Cet écrivain américain de 48 ans a réalisé là un essai original qui rend compte d’une quête journalistique poursuivie durant une dizaine d’années (1994 à 2005) sur tous les continents (27 pays). « J’ai simplement cherché à noter quelques similarités et différences qui, je crois, ressortent à l’expérience de la pauvreté. »
L’originalité se manifeste d’abord dans le questionnement qui a présidé à toutes ses rencontres avec des hommes et des femmes de tous âges vivant dans des conditions évidentes de pauvreté : « Pourquoi êtes-vous pauvres ? » et bien sûr dans le recueil des réponses et des réflexions qu’il provoquait.

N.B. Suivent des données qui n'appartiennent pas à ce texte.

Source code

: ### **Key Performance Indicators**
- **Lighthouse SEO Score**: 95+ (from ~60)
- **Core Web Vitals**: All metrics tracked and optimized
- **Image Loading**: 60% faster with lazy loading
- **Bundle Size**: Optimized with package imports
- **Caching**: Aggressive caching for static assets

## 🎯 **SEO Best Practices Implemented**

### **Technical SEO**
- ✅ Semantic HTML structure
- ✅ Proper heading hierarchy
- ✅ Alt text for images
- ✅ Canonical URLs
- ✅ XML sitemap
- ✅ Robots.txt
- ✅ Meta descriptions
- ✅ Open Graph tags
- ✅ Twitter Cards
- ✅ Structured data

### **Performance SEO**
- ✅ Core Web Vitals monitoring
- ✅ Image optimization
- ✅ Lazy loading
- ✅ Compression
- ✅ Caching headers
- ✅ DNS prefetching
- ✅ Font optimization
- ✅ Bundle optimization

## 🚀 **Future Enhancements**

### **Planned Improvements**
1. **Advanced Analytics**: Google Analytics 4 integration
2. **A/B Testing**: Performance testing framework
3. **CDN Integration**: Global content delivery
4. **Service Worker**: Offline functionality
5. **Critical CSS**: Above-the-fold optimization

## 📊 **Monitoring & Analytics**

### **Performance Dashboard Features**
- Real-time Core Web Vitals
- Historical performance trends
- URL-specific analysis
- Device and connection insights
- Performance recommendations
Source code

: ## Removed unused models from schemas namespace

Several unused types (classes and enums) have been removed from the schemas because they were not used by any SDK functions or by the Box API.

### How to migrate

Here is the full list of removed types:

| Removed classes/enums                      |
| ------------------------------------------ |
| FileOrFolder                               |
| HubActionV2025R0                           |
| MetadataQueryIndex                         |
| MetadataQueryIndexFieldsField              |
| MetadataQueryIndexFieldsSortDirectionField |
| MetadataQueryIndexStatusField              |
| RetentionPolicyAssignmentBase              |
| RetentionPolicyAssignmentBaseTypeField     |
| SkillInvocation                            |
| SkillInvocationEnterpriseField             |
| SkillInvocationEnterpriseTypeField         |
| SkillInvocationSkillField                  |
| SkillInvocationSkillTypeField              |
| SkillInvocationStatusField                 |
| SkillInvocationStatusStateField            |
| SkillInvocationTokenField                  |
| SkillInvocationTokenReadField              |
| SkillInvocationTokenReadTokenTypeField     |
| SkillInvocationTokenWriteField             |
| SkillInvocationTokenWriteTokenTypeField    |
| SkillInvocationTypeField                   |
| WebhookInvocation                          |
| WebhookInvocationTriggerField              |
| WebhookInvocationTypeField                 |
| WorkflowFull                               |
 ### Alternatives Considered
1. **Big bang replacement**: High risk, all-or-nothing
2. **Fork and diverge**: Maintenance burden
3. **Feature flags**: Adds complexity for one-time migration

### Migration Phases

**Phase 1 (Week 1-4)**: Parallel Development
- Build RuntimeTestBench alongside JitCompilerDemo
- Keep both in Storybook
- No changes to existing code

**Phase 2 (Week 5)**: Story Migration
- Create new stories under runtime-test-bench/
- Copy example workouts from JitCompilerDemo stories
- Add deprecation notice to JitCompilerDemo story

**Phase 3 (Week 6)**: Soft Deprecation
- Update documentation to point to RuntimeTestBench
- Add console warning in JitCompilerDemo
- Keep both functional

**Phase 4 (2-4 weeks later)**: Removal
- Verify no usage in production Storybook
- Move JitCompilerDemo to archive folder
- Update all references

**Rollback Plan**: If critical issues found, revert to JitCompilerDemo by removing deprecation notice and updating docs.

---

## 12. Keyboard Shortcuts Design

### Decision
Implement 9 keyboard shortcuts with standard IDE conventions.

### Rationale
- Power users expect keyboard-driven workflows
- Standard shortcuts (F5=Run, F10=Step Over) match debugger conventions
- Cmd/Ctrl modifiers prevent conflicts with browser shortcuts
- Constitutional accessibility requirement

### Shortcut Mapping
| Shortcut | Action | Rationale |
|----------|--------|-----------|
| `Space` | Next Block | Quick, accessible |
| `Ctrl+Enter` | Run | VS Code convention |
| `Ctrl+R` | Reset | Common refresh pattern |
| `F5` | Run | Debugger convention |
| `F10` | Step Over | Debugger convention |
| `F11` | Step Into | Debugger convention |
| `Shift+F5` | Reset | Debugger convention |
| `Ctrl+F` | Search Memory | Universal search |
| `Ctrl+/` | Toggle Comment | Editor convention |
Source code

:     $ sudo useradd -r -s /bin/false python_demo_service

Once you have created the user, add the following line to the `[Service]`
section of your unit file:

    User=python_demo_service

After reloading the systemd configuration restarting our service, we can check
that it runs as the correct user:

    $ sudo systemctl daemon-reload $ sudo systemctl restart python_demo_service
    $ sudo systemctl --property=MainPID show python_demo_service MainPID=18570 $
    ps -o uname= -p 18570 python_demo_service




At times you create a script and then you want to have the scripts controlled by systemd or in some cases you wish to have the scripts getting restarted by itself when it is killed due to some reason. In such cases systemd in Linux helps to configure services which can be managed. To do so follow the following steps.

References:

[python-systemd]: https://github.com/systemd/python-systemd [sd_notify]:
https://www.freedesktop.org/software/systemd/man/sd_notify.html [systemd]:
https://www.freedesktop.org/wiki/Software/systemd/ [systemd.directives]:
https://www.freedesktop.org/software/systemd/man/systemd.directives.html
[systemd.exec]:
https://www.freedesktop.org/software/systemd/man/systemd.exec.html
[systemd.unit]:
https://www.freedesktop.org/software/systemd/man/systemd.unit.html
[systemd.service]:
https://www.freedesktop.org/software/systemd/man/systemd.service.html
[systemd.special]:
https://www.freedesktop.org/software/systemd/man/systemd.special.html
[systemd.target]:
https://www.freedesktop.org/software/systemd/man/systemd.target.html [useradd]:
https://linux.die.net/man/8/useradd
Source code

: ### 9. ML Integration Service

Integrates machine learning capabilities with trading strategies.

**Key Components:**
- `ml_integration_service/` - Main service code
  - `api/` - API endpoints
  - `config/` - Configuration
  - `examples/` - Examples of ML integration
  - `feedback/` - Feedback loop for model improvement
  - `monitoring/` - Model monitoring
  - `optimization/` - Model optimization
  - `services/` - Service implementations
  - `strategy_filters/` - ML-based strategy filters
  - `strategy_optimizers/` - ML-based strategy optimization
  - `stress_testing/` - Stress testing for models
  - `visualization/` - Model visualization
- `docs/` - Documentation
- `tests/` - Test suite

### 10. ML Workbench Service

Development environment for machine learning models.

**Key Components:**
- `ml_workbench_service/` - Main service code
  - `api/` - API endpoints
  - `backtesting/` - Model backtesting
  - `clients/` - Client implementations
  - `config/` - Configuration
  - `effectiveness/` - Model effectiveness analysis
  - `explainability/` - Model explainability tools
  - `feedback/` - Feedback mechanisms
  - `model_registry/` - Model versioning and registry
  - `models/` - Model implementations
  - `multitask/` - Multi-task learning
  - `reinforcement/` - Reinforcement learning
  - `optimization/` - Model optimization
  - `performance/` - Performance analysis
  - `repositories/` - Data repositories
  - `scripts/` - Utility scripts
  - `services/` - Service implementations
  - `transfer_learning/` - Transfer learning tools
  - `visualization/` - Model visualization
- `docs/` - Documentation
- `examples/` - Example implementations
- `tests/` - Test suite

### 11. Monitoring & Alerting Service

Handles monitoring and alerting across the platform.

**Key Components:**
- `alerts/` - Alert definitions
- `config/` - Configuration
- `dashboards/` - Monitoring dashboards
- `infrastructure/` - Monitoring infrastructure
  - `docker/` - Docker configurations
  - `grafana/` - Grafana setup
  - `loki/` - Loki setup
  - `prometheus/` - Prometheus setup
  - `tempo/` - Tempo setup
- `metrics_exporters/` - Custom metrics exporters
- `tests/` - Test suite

Elle réside aussi dans le fait que ces entretiens ont été « achetés », en ce sens que les personnes qui acceptaient de parler (et de se laisser photographier : 128 photographies) étaient rémunérées, à proportion du temps investi dans l’entretien, pour compenser l’éventuel manque à gagner qui pouvait en résulter.
Pour les personnes interrogées, la pauvreté est bien plus qu’un état économique : c’est une expérience de vie. Celle-ci est rapportée à chaque fois par l’auteur et génère un dialogue pour tenter de dire si ces conditions d’existence sont appréhendées ou non comme « normales », pourquoi certains sont plus ou moins riches et d’autres plus ou moins pauvres, quelle est la ligne de conduite qu’il convient d’adopter face au malheur, à l’échec. Accepter la défaite ? Se dire que la vie est injuste ? Mettre sa fierté dans le fait de devoir se débrouiller tout seul ? Ne pas se considérer comme pauvre si l’on parvient à survivre au jour le jour ? Dans une deuxième partie, plus synthétique, l’auteur reprend les apports de ses divers interlocuteurs pour illustrer un certain nombre de dimensions de la pauvreté qui lui semblent universelles, au-delà des différenciations socioculturelles : invisibilité, difformité, rejet, dépendance, vulnérabilité, douleur, indifférence, aliénation.
Une troisième partie est consacrée à des situations spécifiques auxquelles les pauvres sont acculés et dont ils sont les victimes : le vol, la prostitution, la culture de l’opium, le terrorisme, le trafic d’êtres humains... avec ce leitmotiv : « Que pouvons-nous faire d’autre ? »
Dans une quatrième partie, sont rassemblées des préconisations qui ont émergé des entretiens pour améliorer la situation des pauvres. Elles sont de nature politique (« Plus d’aides et mieux réparties ») ou éthique (Plus de partage volontaire « des biens de nécessité, des biens intermédiaires et des loisirs. »)
Tout au long de l’ouvrage, l’auteur livre ses impressions et appréciations personnelles sur ce qu’il entend, note son empathie, effectue des retours sur les valeurs de sa propre société. Jusqu’à cette confession : « Je suis riche et je veux que les pauvres m’aiment » et à cette adresse au lecteur : « Est-ce que la lecture des éléments de connaissance que j’ai ainsi acquis sur la pauvreté justifie a posteriori les moyens que j’ai utilisés pour les obtenir et ma manière de procéder ? »
On peut dire que William T. Vollmann fait souvent voyager son lecteur d’une situation vécue dans un pays à une autre situation vécue dans un autre pays, établissant des rapprochements ou soulignant une diversité de comportements et d’opinions... ce qui rend parfois la lecture laborieuse. Sa démarche qui pourrait apparaître assez naïve cache en réalité une quête ardente pour comprendre ce que des pauvres peuvent dire de leur pauvreté.